### The problem
Reproduce the entries shown below only from the line with "661 160 204.2" down to the line with "332 127 1184", keeping both end lines and copying each one exactly.

### Data under study
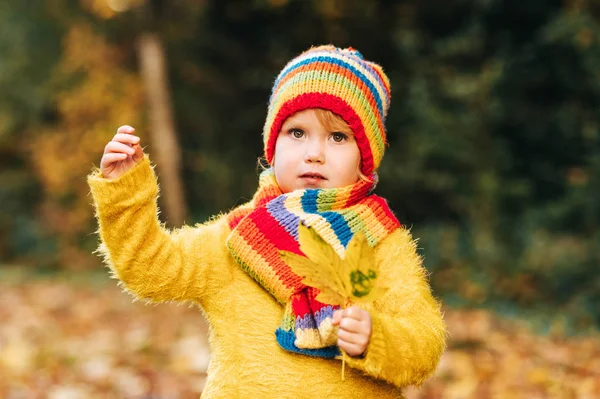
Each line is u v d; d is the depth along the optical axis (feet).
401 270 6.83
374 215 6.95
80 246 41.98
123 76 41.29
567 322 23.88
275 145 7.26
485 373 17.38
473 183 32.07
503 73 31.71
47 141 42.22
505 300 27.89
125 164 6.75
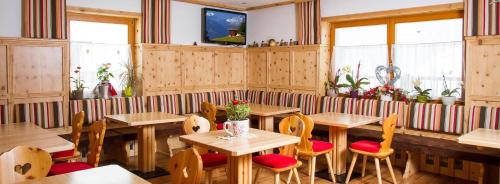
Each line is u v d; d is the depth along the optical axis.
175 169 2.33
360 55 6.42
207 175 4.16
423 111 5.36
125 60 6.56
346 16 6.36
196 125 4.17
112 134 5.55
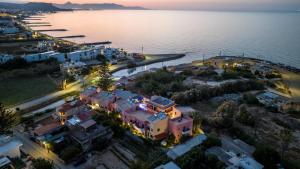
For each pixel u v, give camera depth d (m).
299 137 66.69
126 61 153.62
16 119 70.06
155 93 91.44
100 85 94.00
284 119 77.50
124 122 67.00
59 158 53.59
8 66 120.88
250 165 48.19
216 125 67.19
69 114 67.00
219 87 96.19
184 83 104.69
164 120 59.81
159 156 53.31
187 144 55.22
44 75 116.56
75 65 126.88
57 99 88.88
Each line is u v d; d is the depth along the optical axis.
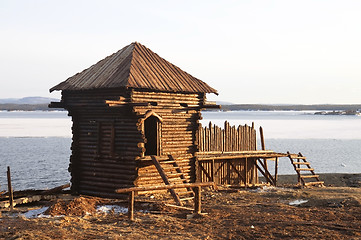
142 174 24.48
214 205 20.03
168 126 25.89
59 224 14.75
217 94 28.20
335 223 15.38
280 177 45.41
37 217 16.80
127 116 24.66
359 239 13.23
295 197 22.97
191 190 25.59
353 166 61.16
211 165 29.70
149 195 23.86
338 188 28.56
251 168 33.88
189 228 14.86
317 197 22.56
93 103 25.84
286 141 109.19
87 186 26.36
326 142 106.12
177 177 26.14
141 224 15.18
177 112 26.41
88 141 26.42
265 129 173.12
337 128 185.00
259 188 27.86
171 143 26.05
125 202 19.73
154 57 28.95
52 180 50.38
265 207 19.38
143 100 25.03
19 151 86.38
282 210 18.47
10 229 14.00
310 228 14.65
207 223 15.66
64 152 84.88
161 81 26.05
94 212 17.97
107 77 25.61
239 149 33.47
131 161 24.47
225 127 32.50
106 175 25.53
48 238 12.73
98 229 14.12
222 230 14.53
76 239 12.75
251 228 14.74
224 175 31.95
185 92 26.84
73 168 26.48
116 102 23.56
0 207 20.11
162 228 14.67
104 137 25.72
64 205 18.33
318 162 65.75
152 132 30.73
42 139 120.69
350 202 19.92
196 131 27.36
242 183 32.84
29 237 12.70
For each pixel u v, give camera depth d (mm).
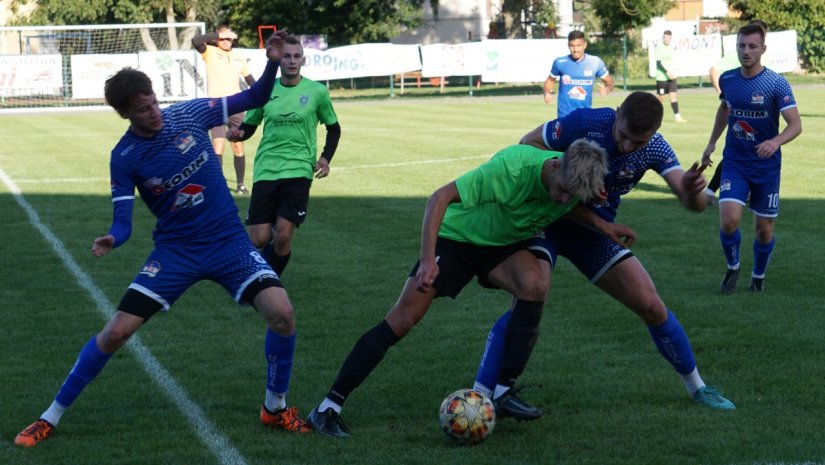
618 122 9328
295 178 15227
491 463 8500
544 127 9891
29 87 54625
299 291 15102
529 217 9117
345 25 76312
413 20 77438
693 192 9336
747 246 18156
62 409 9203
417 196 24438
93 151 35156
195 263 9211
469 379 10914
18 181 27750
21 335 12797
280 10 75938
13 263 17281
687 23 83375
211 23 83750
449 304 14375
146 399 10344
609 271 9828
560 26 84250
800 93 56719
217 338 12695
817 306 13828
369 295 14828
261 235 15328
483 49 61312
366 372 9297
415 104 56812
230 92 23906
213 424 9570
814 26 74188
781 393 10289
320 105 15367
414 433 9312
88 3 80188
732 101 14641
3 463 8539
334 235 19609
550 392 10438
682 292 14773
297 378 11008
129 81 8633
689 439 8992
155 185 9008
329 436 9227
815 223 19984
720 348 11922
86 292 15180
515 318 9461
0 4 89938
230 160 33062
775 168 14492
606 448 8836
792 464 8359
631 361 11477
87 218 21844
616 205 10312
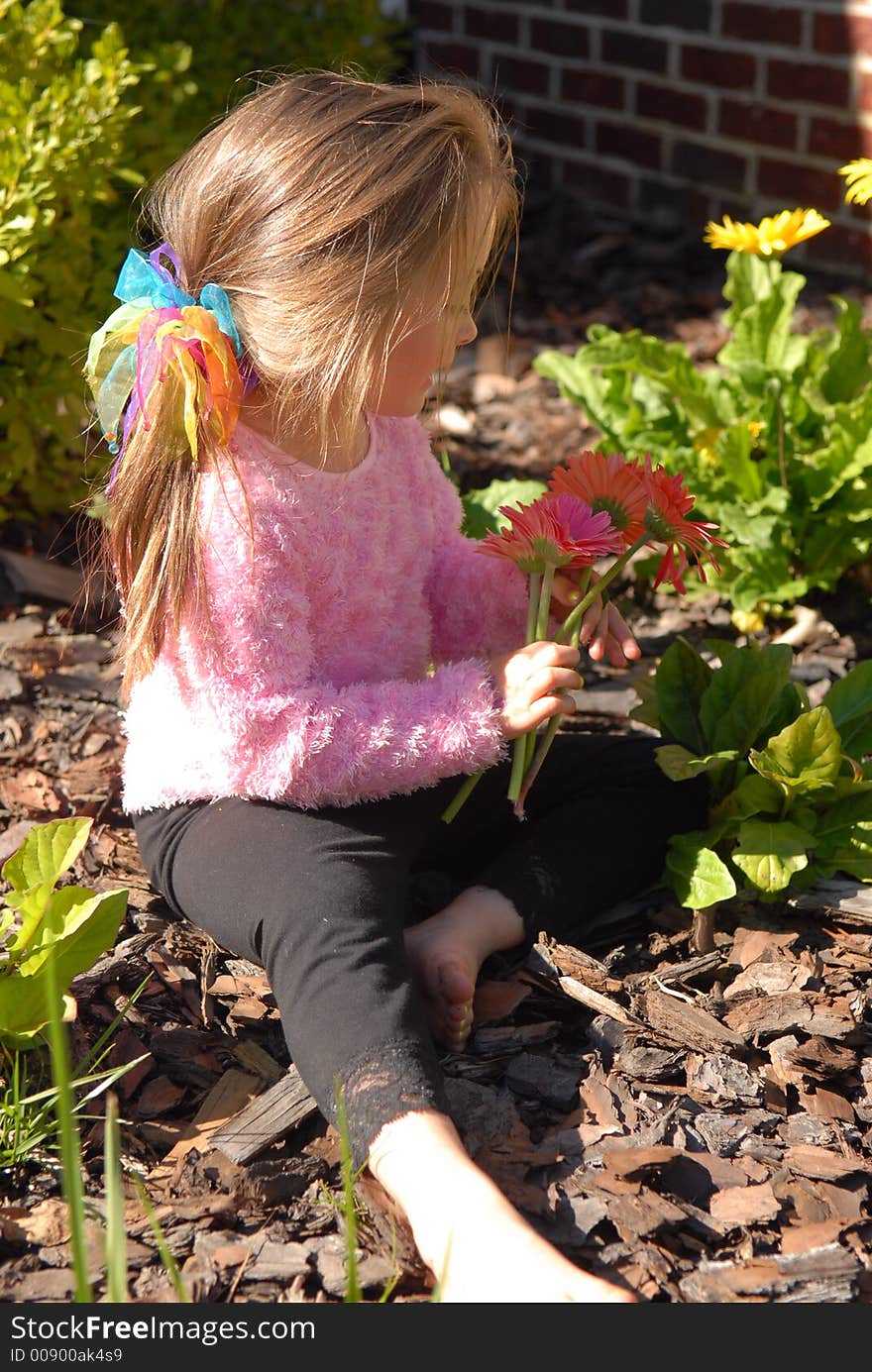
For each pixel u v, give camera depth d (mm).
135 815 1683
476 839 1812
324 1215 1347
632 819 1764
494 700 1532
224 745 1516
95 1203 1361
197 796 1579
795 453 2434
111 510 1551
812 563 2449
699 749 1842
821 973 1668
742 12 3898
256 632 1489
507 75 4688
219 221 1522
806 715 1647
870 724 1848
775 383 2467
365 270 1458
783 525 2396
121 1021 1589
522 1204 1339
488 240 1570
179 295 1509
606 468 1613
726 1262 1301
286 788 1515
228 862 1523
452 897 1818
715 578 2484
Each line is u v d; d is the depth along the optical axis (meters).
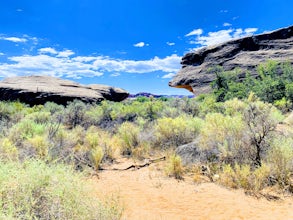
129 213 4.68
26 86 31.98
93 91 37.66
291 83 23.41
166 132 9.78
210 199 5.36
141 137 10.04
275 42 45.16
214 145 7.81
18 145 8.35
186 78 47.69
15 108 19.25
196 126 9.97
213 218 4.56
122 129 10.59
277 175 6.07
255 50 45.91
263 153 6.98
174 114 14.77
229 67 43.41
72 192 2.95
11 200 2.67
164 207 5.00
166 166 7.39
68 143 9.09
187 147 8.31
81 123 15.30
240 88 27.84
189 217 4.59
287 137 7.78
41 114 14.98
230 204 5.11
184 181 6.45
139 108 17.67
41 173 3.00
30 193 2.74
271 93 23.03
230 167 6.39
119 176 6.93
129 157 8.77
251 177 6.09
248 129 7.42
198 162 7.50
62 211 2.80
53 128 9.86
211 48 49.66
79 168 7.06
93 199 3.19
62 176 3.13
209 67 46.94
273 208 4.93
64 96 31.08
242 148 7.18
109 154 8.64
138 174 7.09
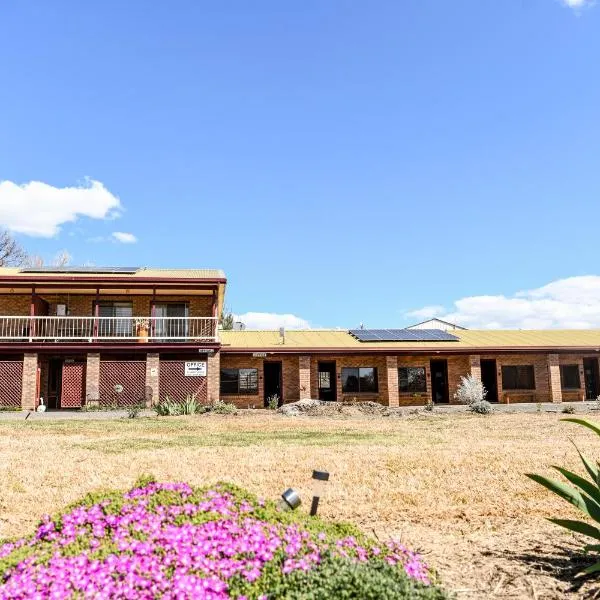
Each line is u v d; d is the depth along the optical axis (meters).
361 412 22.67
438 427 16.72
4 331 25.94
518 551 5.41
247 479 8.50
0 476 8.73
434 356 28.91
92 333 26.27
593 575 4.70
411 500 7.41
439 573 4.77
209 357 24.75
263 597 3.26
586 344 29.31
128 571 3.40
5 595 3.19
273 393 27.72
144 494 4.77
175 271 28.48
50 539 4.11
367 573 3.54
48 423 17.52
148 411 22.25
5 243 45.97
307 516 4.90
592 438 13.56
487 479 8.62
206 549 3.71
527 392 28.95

==

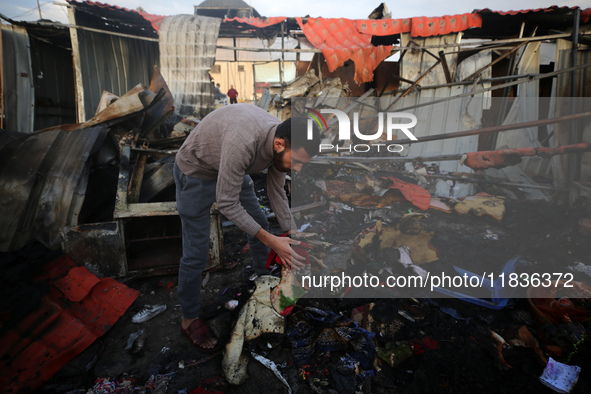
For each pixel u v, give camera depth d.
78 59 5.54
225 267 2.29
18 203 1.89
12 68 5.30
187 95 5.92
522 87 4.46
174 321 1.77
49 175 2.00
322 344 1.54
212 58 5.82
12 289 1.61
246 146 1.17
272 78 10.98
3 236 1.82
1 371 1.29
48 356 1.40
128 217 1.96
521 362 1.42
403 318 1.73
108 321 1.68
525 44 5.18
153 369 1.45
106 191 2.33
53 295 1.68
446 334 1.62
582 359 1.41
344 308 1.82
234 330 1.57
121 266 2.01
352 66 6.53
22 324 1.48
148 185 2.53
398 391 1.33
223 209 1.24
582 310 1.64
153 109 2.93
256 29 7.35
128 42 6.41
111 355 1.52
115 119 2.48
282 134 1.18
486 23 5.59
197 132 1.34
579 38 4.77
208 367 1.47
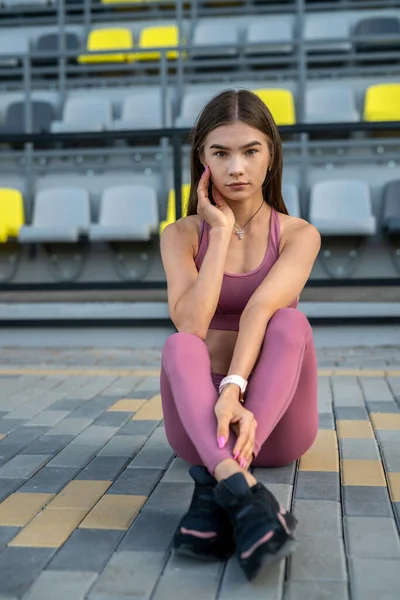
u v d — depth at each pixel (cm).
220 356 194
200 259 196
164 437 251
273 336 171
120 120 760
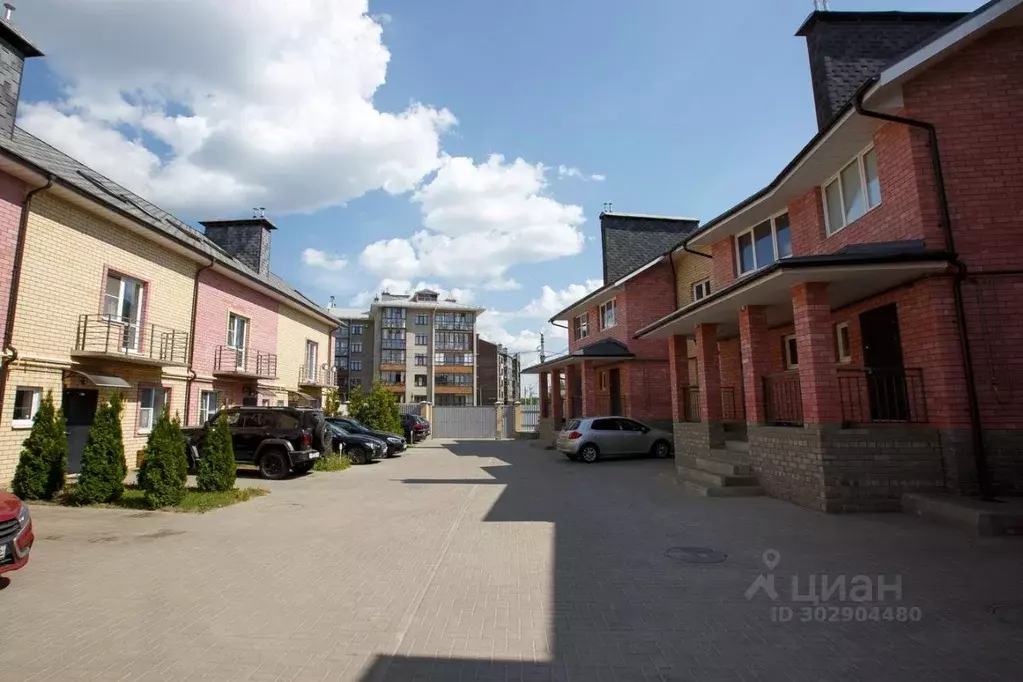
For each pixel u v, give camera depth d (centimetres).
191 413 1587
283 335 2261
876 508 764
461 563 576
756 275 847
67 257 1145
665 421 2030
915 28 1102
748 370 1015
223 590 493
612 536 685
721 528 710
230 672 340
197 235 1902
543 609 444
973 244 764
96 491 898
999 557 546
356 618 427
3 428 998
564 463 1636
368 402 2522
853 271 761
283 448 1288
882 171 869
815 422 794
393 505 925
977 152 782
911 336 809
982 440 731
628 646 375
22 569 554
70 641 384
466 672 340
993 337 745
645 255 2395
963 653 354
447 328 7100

---

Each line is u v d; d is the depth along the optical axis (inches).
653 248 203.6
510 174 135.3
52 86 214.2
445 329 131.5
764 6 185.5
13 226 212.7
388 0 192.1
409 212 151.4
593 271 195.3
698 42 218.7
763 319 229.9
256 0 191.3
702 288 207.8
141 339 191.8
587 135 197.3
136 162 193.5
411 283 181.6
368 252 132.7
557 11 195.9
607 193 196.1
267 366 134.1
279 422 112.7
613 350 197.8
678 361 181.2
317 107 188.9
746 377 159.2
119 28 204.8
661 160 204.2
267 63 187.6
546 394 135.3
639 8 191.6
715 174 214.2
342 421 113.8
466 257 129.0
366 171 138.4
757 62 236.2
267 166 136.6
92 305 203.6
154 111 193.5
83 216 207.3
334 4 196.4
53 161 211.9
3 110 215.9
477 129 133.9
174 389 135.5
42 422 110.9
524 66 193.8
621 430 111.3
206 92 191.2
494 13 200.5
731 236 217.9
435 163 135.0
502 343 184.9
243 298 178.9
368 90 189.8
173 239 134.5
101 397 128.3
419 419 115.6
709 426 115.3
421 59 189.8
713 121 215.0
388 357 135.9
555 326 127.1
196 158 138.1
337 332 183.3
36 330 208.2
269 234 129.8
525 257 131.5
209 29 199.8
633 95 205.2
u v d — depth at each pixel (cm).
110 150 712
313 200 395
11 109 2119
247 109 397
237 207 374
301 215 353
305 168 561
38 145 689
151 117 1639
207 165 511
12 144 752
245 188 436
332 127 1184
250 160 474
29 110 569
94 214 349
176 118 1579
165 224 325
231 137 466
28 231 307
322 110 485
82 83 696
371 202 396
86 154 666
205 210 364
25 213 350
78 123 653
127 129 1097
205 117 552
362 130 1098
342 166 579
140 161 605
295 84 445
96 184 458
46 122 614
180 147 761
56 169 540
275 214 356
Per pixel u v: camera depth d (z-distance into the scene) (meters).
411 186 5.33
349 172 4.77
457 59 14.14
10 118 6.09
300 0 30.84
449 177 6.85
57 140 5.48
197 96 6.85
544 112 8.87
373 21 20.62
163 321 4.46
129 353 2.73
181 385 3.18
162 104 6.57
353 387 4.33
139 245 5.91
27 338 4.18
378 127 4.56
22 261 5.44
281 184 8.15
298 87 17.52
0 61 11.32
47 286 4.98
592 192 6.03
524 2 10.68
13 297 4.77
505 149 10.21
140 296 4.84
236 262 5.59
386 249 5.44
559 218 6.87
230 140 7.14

### Your solution
661 160 204.2
267 63 187.6
546 394 135.3
639 8 191.6
715 174 214.2
342 421 113.8
466 257 129.0
366 171 138.4
757 62 236.2
267 166 136.6
92 305 203.6
154 111 193.5
83 216 207.3
334 4 196.4
53 161 211.9
3 110 215.9
477 129 133.9
174 389 135.5
42 422 110.9
524 66 193.8
621 430 111.3
206 92 191.2
494 13 200.5
731 236 217.9
435 163 135.0
502 343 184.9
243 298 178.9
368 90 189.8
173 239 134.5
101 397 128.3
419 419 115.6
709 426 115.3
421 59 189.8
713 121 215.0
388 357 135.9
555 326 127.1
196 158 138.1
337 332 183.3
36 330 208.2
269 234 129.8
525 257 131.5
209 29 199.8
633 95 205.2
u v d — depth at each pixel (cm).
110 150 712
313 200 395
11 109 2119
247 109 397
237 207 374
301 215 353
305 168 561
38 145 689
151 117 1639
207 165 511
12 144 752
245 188 436
332 127 1184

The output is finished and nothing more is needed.